As both suits emphasize, the Peregrine board was told of the company's relentless woes through quarterly "review and outlook" reports from Stephen P. Gardner, former chief executive. In various reports, Gardner lamented that quarters were "tough," sales productivity was abysmal, North American business was a "disaster," and because of suspected management inadequacy, a crisis lurked.
Peregrine's auditor was the infamous Arthur Andersen, which later was effectively closed down by the federal government after helping to cook the books for Waste Management, Sunbeam, Enron, Qwest, and WorldCom, among others. Andersen, notorious for its lax standards, put Peregrine on the list of its 20 riskiest clients. Gardner warned the board that Andersen was "uncomfortable" with Peregrine's accounting.

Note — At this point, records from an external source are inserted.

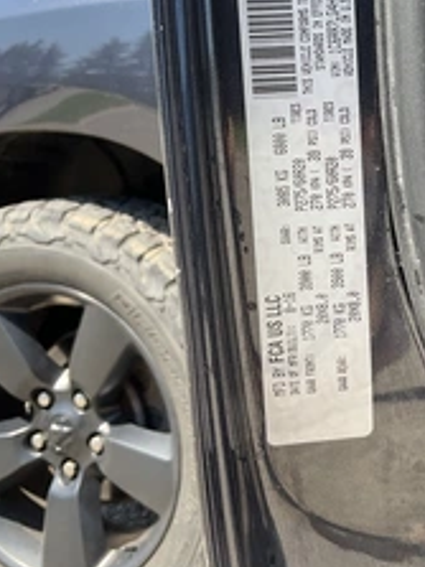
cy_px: 196
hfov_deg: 27.2
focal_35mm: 52
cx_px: 369
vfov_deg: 36.5
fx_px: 852
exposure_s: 1/260
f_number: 1.8
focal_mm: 3
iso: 25
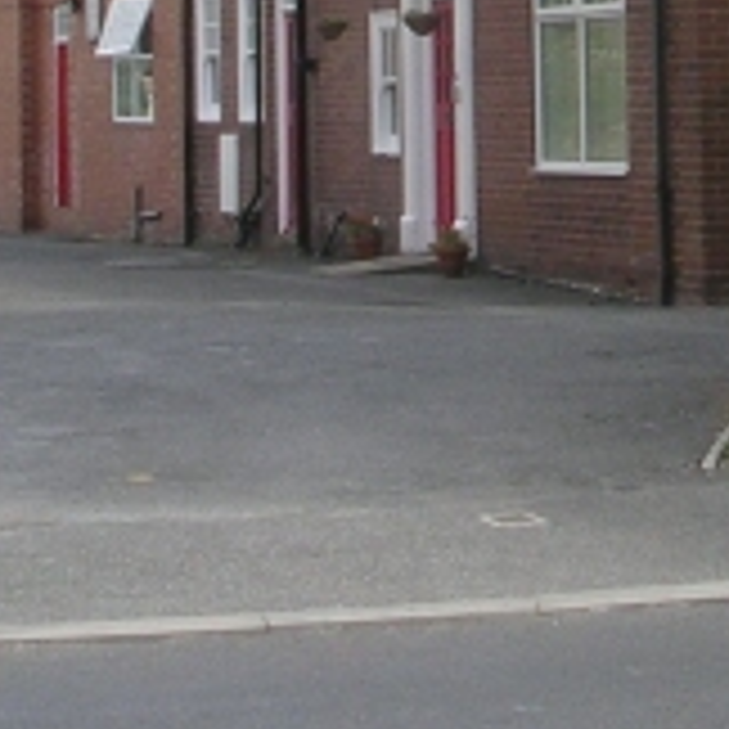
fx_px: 3169
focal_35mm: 133
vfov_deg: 12.5
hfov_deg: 12.9
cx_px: 814
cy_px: -324
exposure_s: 1/174
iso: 50
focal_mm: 5.8
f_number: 5.6
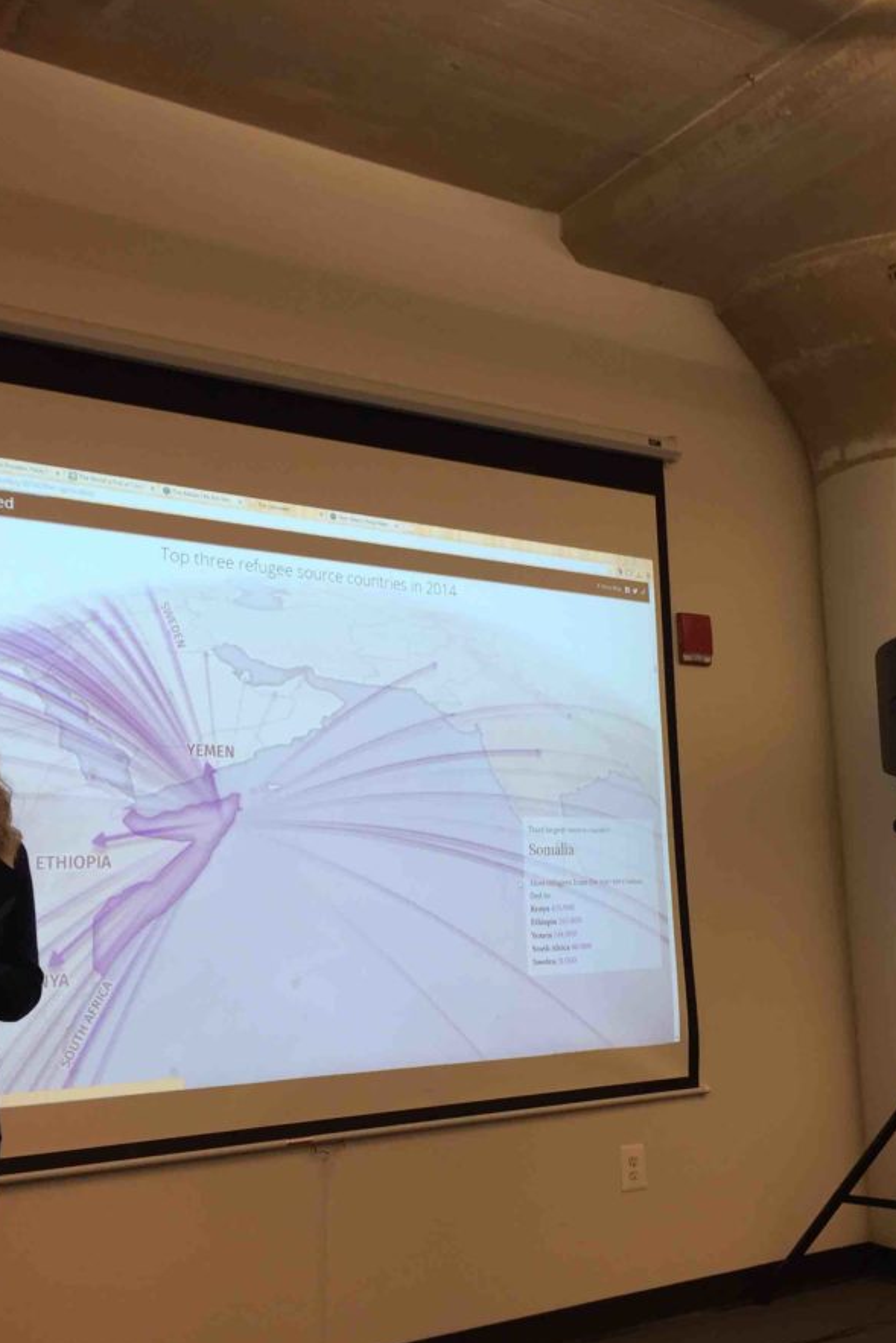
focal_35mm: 41
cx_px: 563
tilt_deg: +9.3
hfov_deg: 32.5
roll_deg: +1.8
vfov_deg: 47.4
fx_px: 1530
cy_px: 672
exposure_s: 1/60
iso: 40
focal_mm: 4.15
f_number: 2.2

Why was Andersen uncomfortable? In April of 1999, the company held a meeting at La Costa, attended by Moores and other directors. Farley told the board that, to meet Wall Street's expectations, the company was adopting the sell-in method of accounting, although it was not the "preferred" method. Peregrine would ring up a sale when it delivered software to a distributor -- even if the distributor had no commitment to sell the product to an end user. But shareholders and the public didn't know about this extremely dubious sell-in method.

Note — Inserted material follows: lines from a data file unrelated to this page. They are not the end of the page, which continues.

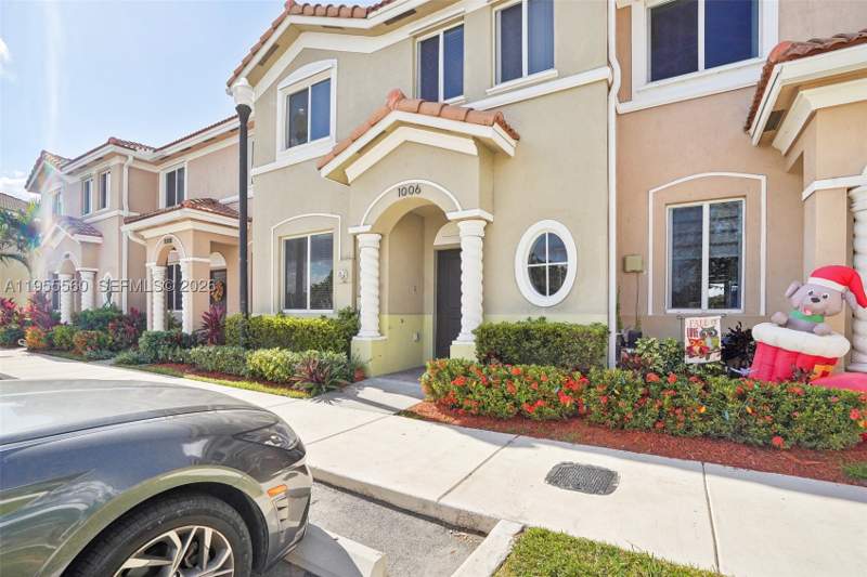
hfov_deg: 96.7
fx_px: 385
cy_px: 288
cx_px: 434
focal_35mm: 16
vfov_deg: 73.7
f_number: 9
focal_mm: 16
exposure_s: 1/800
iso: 400
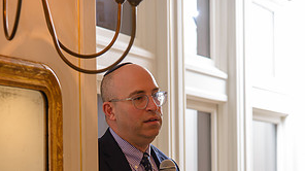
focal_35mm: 137
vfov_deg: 8.7
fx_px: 1107
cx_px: 151
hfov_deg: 15.7
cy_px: 218
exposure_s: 1/30
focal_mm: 86
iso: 640
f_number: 5
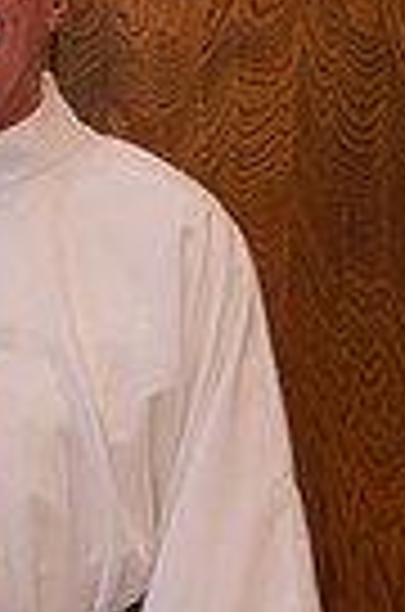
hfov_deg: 12.5
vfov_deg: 19.3
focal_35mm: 106
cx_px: -110
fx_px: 1798
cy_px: 297
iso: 2000
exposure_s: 1/100
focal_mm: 32
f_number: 2.8
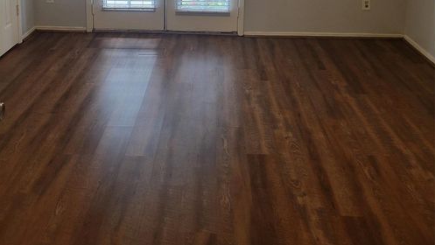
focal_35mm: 38
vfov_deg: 27.6
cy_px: -45
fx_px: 438
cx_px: 218
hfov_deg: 52.8
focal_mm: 5.4
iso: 160
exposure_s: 1/120
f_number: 1.8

Andersen said it would be uncomfortable if more than 25 percent of sales were to distributors, not end users. The figure hit 52 percent and normally floated close to 40 percent. Later, Andersen suggested the sell-in method be changed. Also, Peregrine management and boardmembers, including Moores, were warned that company accounting violated generally accepted accounting principles. Quinn, however, ripostes that Andersen approved quarterly statements.
In violation of sound-management precepts, the audit committee did not keep minutes (or said it didn't), and that was one factor that "permitted the pervasive accounting fraud to go forward," says the Cera suit.

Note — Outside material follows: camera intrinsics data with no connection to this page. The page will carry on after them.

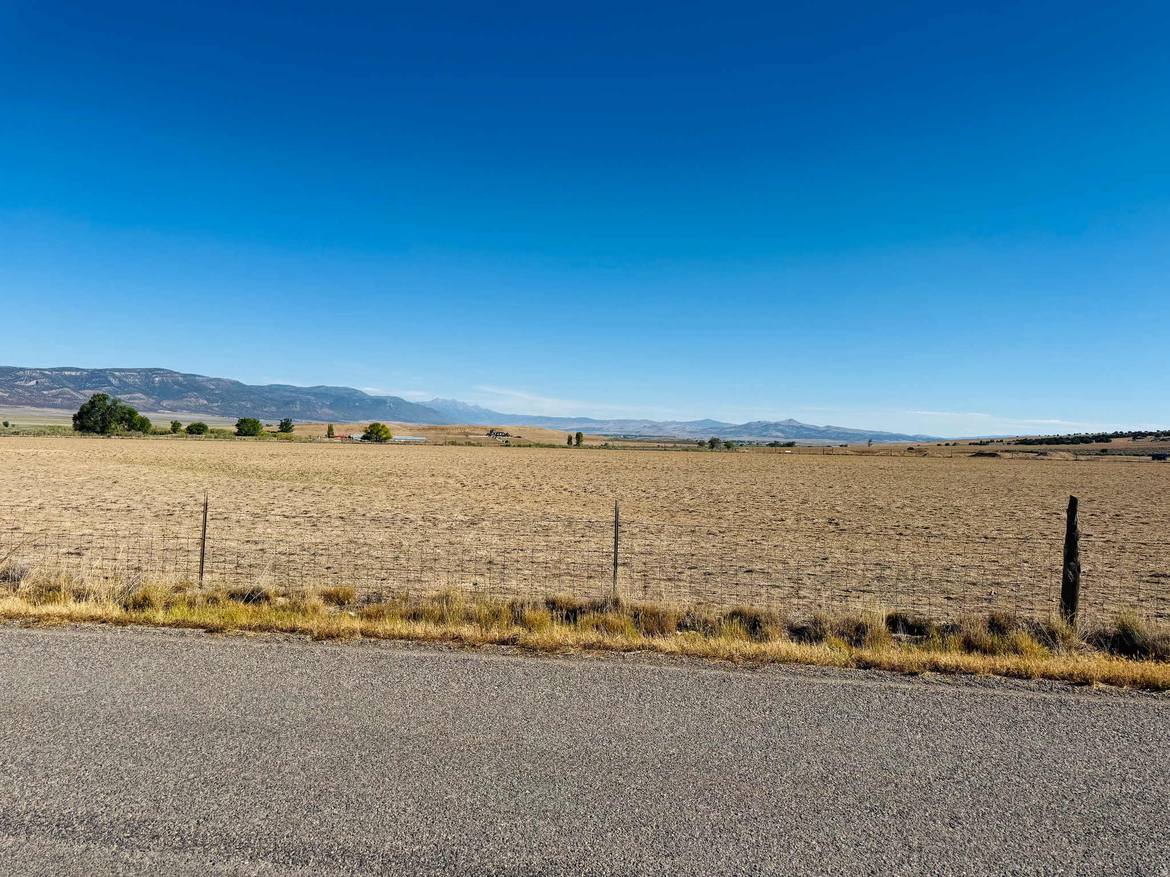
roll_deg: -2.1
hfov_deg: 71.6
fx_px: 811
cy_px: 438
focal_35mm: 24
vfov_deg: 56.8
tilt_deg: -0.9
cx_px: 585
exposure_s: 1/6410
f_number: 1.78
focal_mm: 6.76
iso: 80
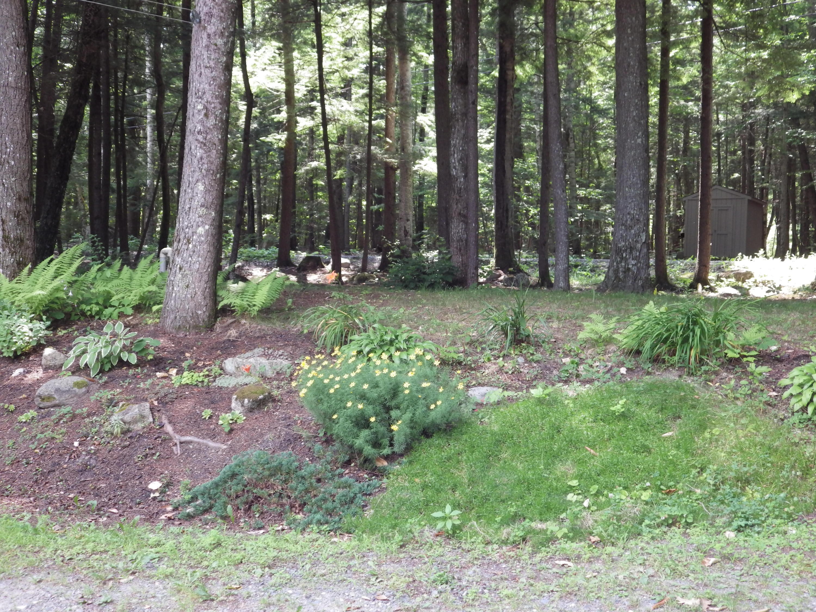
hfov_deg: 45.8
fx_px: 966
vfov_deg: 35.1
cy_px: 306
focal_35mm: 41
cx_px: 408
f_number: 3.6
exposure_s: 1/50
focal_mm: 7.4
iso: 160
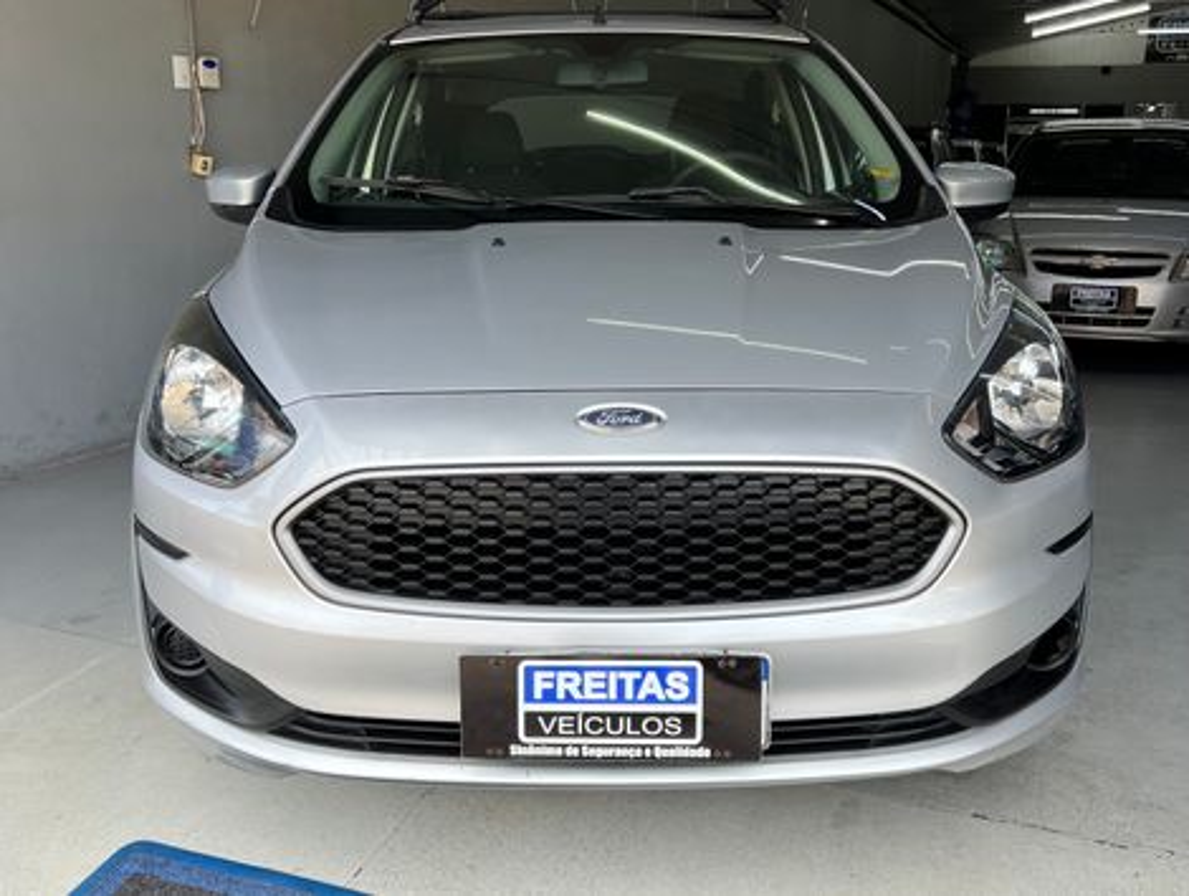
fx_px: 894
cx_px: 594
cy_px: 448
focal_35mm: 26
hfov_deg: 67.2
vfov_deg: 53.2
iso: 40
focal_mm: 5.7
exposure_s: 1/251
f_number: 1.5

Gardner warned the board that "a large amount of inventory" was piling up at distributors and had to be sold, particularly since direct sales to end users were at "a very low level." Indeed, one quarter he lamented that the "bread-and-butter business went to hell," and the productivity of salespeople selling directly to end users was "at a ridiculously low level."
Such red flags of phony accounting abounded. Gardner told the board that the company was "borrowing from the future to make the present happen" and granting "extraordinary terms" to buyers so the company could please Wall Street with supposedly billowing sales. Later, it turned out the company was keeping the books open long after quarters closed and even bribing a distributor with a sack of money to commit to buying software.